California Court of Appeal Finds Hospitals Do Not Have a Duty to Disclose ER Level Fees

King & Spalding

On June 17, 2022, the First Appellate District of the California Court of Appeal issued a decision in Saini v. Sutter Health, Case No. A162081, affirming the decision of the Superior Court in Alameda County to dismiss class action claims against Sutter Health with prejudice. This case mirrors several cases throughout California and the country where plaintiffs’ attorneys are attempting to use class action cases to impose a new duty on hospitals to disclose to emergency room patients—before providing emergency care—the existence, amount, and intent to charge certain emergency room charges, specifically the five emergency room level fees (ER Level Fees). The California Courts of Appeal have recently issued prior two decisions on this issue, one unequivocally finding that this alleged duty to disclose does not exist and one finding that the duty may exist in certain circumstances. This new case, Saini v. Sutter Health, affirmatively came down on the side that the duty to disclose ER Level Fees does not exist as a matter of law. Although unpublished, the Saini decision is nonetheless an important development of California law in this area as hospitals continue to try to defeat these class actions throughout the state. King & Spalding represented Sutter Health in this matter.

The ER Level Fees, also known as “evaluation and management fees,” are assessed for emergency room care in levels 1 through 5 depending on the intensity of hospital resources used to treat the patient. The plaintiffs in these cases allege that, under the California Consumer Legal Remedies Act (CLRA) and/or the Unfair Competition Law (UCL), a duty to disclose these fees exist for two separate reasons: (1) because they are “exclusively known” to the hospital and not “reasonably accessible” to patients, or alternatively, (2) because the hospital “actively conceals” these fees. In this case, King & Spalding argued on behalf of Sutter Health that no such disclosure duty exists because under both state and federal law, hospitals are required to make all of their charges publicly available—including posting them online—and there is no allegation that the hospital does not comply with existing state and federal price transparency and disclosure requirements. The plaintiffs’ attorneys contend that existing disclosure requirements are inadequate—that hospitals must also post signage in their emergency room about these five charges (but not any other charges a patient may incur) and must verbally disclose these five charges to patients before providing emergency care (even though the hospital will not know which of the five levels will apply to that particular patient and that a patient’s financial responsibility for the fees will depend on their insurance status).
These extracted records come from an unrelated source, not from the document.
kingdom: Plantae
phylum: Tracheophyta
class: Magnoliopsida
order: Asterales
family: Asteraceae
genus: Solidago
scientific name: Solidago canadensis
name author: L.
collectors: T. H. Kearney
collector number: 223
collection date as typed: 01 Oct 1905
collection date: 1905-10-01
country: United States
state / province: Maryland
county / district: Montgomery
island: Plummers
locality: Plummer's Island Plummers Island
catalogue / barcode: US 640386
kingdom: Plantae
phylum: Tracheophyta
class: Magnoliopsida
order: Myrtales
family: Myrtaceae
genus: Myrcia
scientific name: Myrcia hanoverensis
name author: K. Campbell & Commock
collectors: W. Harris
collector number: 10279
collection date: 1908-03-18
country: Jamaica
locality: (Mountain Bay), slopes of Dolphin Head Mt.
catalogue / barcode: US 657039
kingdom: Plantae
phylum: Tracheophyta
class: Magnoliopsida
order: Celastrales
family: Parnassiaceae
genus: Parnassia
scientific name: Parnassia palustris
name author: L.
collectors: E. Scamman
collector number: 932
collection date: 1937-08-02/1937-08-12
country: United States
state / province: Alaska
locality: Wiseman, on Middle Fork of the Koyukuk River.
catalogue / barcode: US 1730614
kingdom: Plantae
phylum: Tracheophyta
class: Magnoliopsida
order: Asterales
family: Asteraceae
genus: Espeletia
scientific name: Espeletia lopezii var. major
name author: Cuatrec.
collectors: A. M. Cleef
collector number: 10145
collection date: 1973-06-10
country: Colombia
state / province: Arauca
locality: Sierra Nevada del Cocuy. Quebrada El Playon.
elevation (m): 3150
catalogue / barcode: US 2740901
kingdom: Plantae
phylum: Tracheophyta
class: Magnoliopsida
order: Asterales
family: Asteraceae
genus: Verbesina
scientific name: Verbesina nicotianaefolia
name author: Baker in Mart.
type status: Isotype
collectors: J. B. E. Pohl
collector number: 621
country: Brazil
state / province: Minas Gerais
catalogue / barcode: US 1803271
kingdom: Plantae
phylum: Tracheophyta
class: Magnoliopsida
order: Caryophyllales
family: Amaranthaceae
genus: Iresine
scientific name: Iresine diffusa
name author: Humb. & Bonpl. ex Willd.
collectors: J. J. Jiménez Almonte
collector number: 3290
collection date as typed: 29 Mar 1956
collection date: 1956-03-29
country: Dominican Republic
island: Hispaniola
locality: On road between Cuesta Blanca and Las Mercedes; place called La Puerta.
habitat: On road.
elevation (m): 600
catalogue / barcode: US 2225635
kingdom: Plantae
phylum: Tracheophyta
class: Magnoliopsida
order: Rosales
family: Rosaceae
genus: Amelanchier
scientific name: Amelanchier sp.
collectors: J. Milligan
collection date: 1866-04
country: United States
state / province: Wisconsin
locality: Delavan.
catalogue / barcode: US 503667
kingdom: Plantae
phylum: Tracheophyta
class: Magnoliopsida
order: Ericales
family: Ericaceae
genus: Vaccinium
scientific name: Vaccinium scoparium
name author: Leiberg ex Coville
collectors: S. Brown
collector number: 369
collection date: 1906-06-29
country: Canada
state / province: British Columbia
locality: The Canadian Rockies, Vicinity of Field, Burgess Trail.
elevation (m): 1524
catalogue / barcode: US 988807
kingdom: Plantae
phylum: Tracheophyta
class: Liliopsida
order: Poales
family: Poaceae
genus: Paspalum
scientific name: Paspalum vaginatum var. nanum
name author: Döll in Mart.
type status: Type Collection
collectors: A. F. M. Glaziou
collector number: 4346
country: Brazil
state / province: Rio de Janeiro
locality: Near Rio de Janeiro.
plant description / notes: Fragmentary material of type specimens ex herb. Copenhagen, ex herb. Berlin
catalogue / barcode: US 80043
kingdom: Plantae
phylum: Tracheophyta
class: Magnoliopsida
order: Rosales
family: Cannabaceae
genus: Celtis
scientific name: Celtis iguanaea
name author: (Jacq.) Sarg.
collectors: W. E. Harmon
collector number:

The California Court of Appeal has recently issued two published decisions, Gray v. Dignity Health (2021) 70 Cal.App.5th 225, in the First Appellate District, and Torres v. Adventist Health (2022) 77 Cal.App.5th 500, in the Fifth Appellate District, which appear to be in conflict with each other on whether this duty to disclose these ER level fees exists. The Gray decision is better reasoned because it addresses the fact that the federal government and California state statutes and regulations already extensively regulate hospital disclosure requirements regarding their charges and expressly do not require hospitals to make the additional disclosure sought by the plaintiffs in these cases—a disclosure which could have disastrous consequences if it causes a delay in the provision of emergency medical care to patients who need it. Torres found a duty to disclose ER level fees existed as to the particular hospital at issue because the plaintiff in that case alleged that the online charges were not “reasonably accessible” to her because the chargemaster did not list CPT codes associated with the fees and because the description of the fees in the chargemaster were “highly abbreviated” and therefore “meaningless” to consumers. However, the Torres court also found that even though the duty to disclose may exist, the ER level fees were not “material” to that particular plaintiff because she was assessed a level 5 fee—indicating a highly severe injury or illness with a significant threat to her life. The result of Torres would suggest that a hospital’s duty to disclose ER level fees is dependent upon the severity of a particular patient’s condition, which is not a workable result for hospitals, as they would be forced into the impossible position of trying to assess the severity of a patient’s condition before providing care in order to determine whether a further notice of ER Level Fees is required.

In our case for Sutter Health, the First Appellate District chose to follow Gray and distinguished Torres on its facts, on the grounds that the plaintiff’s complaint admitted that Sutter Health’s chargemaster listed the ER Level Fees and did not allege the same detriments in the hospital’s existing disclosures. The Court of Appeal rejected every argument plaintiff made that Gray was wrongly decided and agreed with Gray that “state and federal legislative bodies are in a superior position to balance” the goals of price transparency with requirements that all hospitals treat patients presenting to their emergency departments regardless of patients’ ability to pay for the care.

This is a great win for our client and for hospitals across the country engaged in the ongoing fight against overreaching class action disputes attempting to impose new improper disclosure duties on hospitals through the courts.

The California Court of Appeal’s June 17, 2022 opinion is here. The plaintiff may appeal this decision to the California Supreme Court.

DISCLAIMER: Because of the generality of this update, the information provided herein may not be applicable in all situations and should not be acted upon without specific legal advice based on particular situations.